Die Empfehlungen und Vorgaben des BMAS sind zunächst einmal verständlich und wirken angesichts der vielfältigen Herausforderungen, die durch die Pandemie in der Arbeitswelt entstanden sind, angemessen und notwendig. Die Umsetzung einiger Maßnahmen ist bereits in vielen Unternehmen erfolgt. Jedoch besteht in manchen Punkten noch großer Konkretisierungsbedarf. Es steht zu befürchten, dass der große Umfang an Vorgaben sowie die noch bestehenden Unklarheiten dazu führen, dass sich viele, insbesondere kleinere, Betriebe an der Wiederaufnahme ihrer Tätigkeit gehindert sehen. Dies stünde dem eigentlichen Zweck des neuen Arbeitsschutzstandards, durch weitergehende Arbeitsschutzmaßnahmen die wirtschaftliche Aktivität wiederherzustellen, zunächst einmal entgegen. Daher ist es zu begrüßen, dass das BMAS in seinem Inhaltspapier diesbezüglich angekündigt hat, einen Beraterkreis „Schutzmaßnahmen am Arbeitsplatz zur Prävention von SARS-CoV-2“ ins Leben zu rufen, „um zeitnah und koordiniert auf die weitere Entwicklung der Pandemie reagieren und ggf. notwendig Anpassungen am vorliegenden Arbeitsschutzstandard vornehmen zu können“. In diesem Gremium sollen Mitglieder der maßgebenden Einrichtungen, wie dem BMAS, der Bundesanstalt für Arbeitsschutz und der Arbeitsmedizin (BAuA), dem Robert-Koch Institut (RKI), dem Deutschen Gewerkschaftsbund (DGB), der Bundesvereinigung der Deutschen Arbeitgeberverbände (BDA) sowie der Unfallversicherungsträger (UVT) vertreten sein.

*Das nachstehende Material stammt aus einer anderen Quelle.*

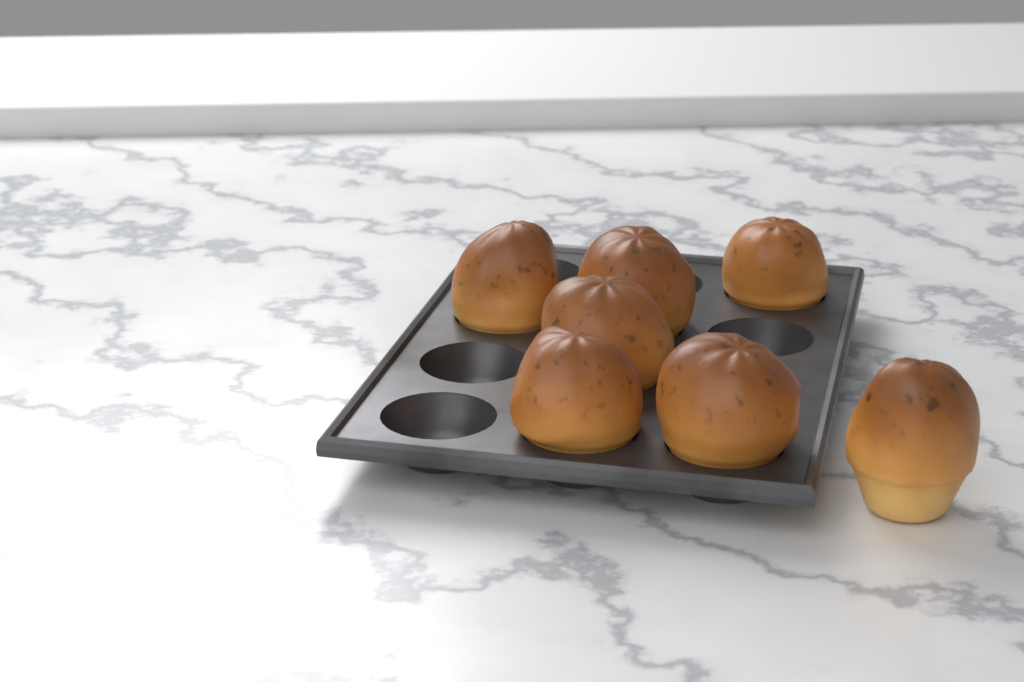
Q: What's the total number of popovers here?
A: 7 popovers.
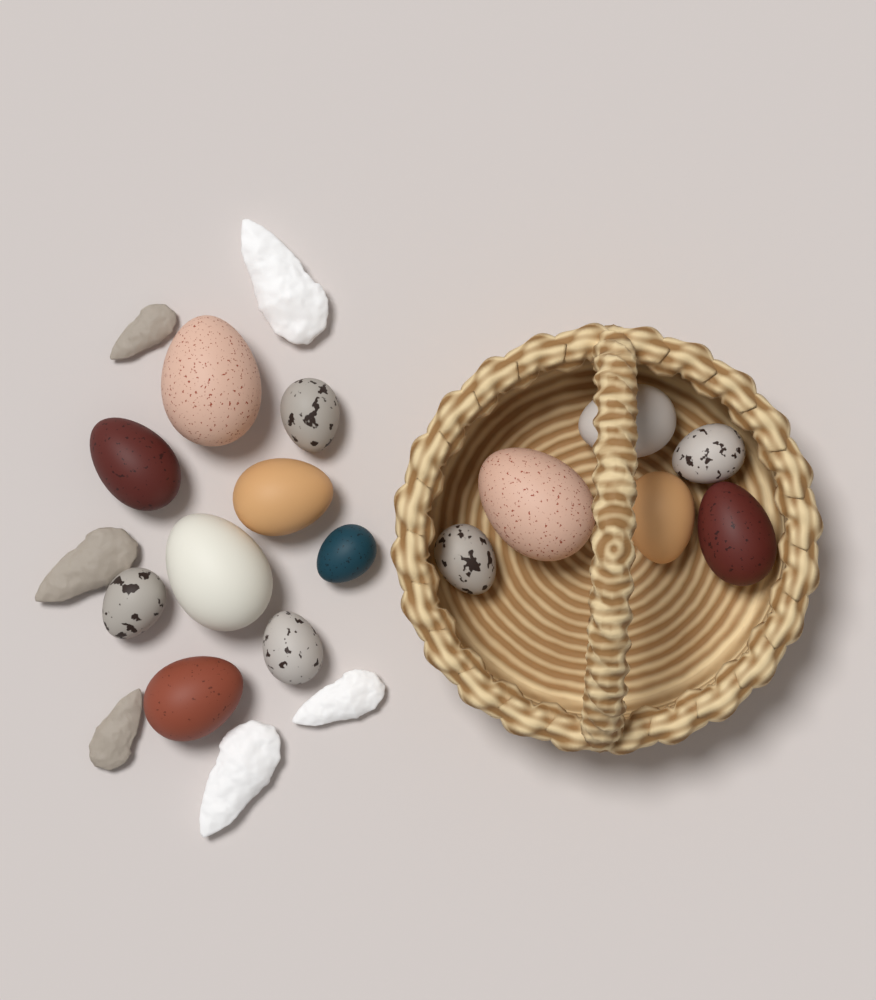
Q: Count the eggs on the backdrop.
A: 15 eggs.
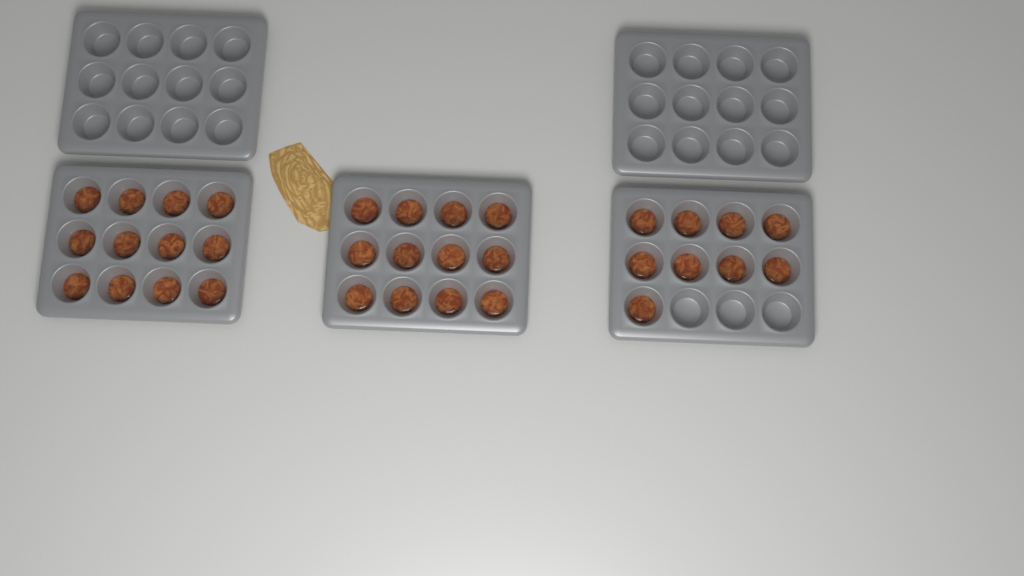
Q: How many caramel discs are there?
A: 33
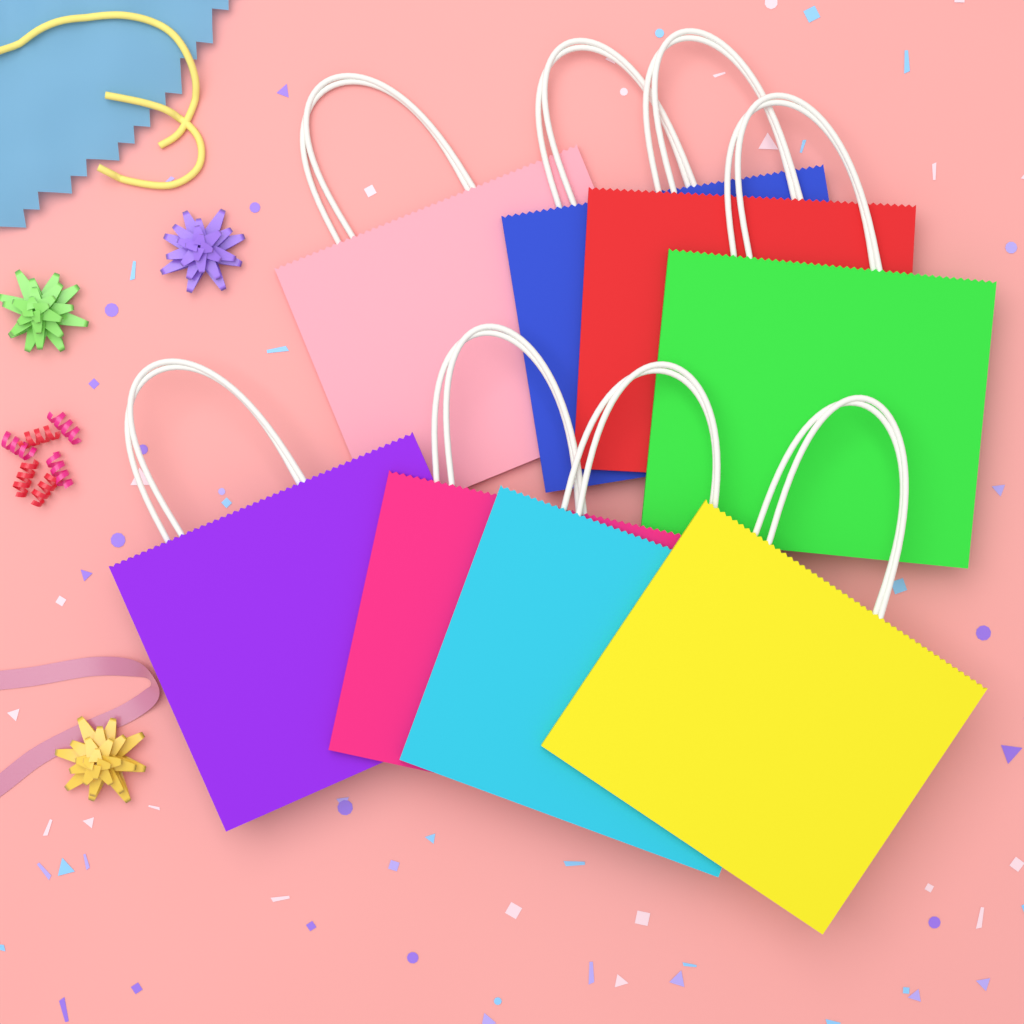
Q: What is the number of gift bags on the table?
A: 8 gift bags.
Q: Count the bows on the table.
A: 3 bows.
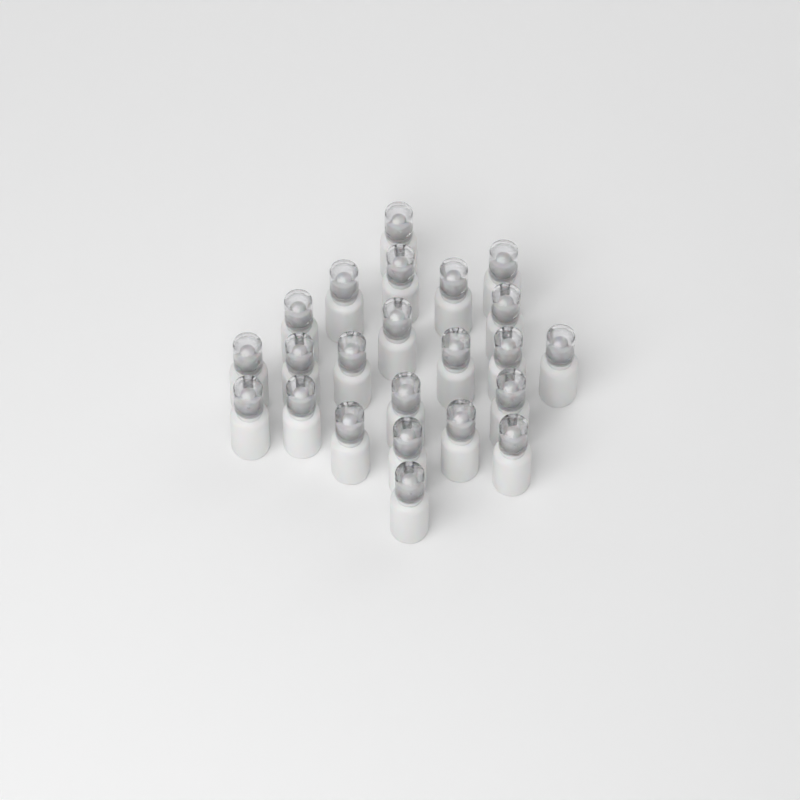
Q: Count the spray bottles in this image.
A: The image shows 23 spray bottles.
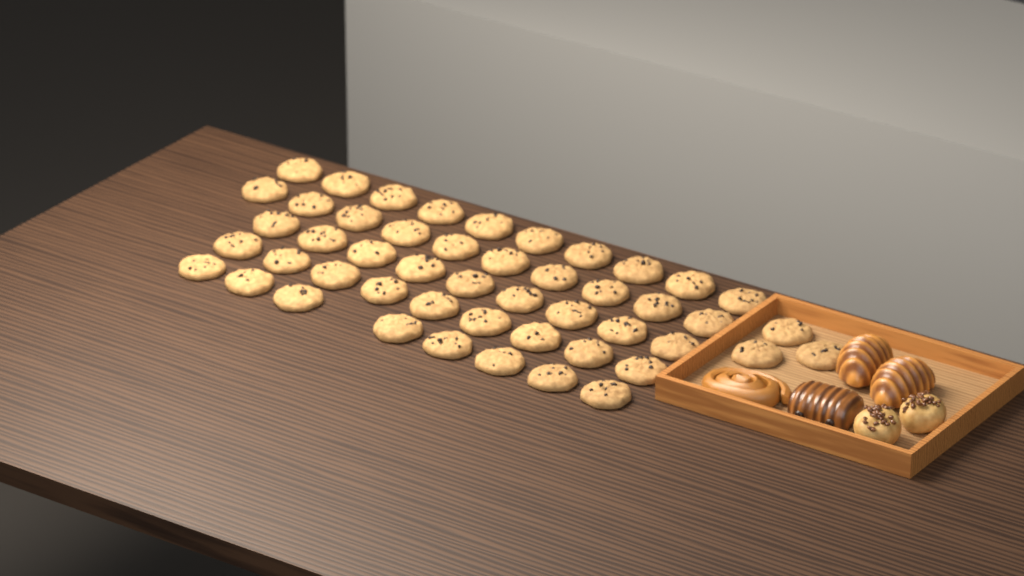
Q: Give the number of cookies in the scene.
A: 49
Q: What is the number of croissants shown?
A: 2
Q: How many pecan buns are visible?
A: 2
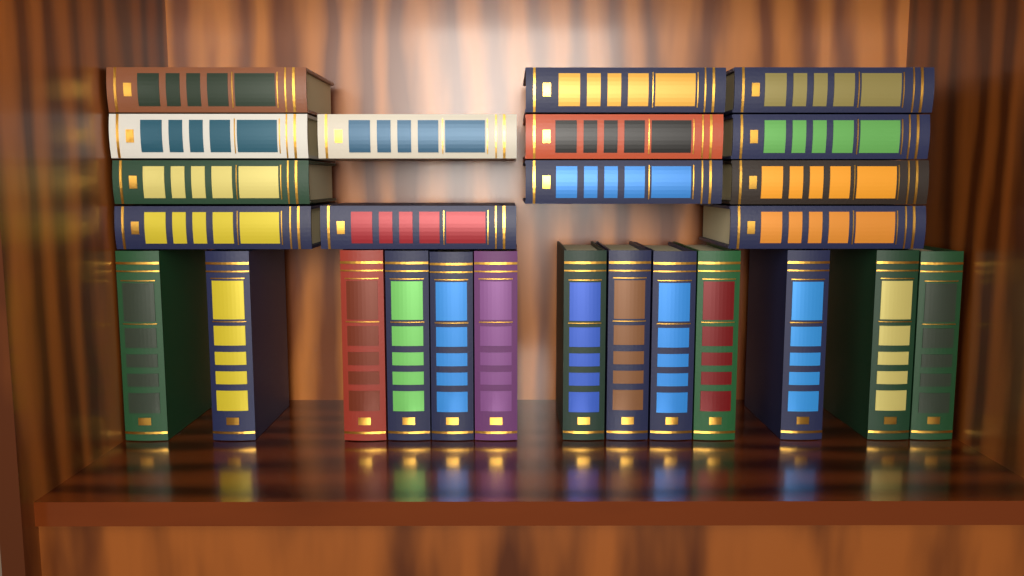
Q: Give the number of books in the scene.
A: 26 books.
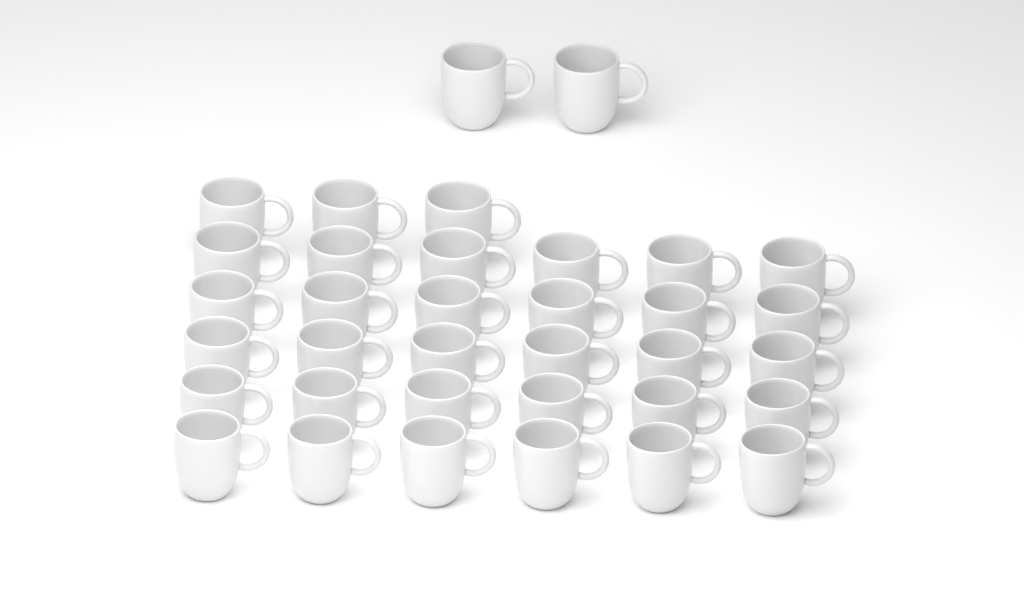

Des Weiteren hat der Hauptgeschäftsführer der Deutschen Unfallversicherung, Herr Dr. Stefan Hussy, der den neuen Arbeitsschutzstandard gemeinsam mit Minister Heil vorgestellt hat, verlauten lassen, dass die Unfallversicherungsträger gerade den kleineren Betrieben mit ihrer Expertise bei der Umsetzung Hilfestellung leisten würden.

So bleibt abzuwarten, wie schnell die Zahnräder des Systems ineinandergreifen werden und ob der neue Arbeitsschutzstandard in der gewünschten Art und Weise Eingang in den betrieblichen Alltag finden wird.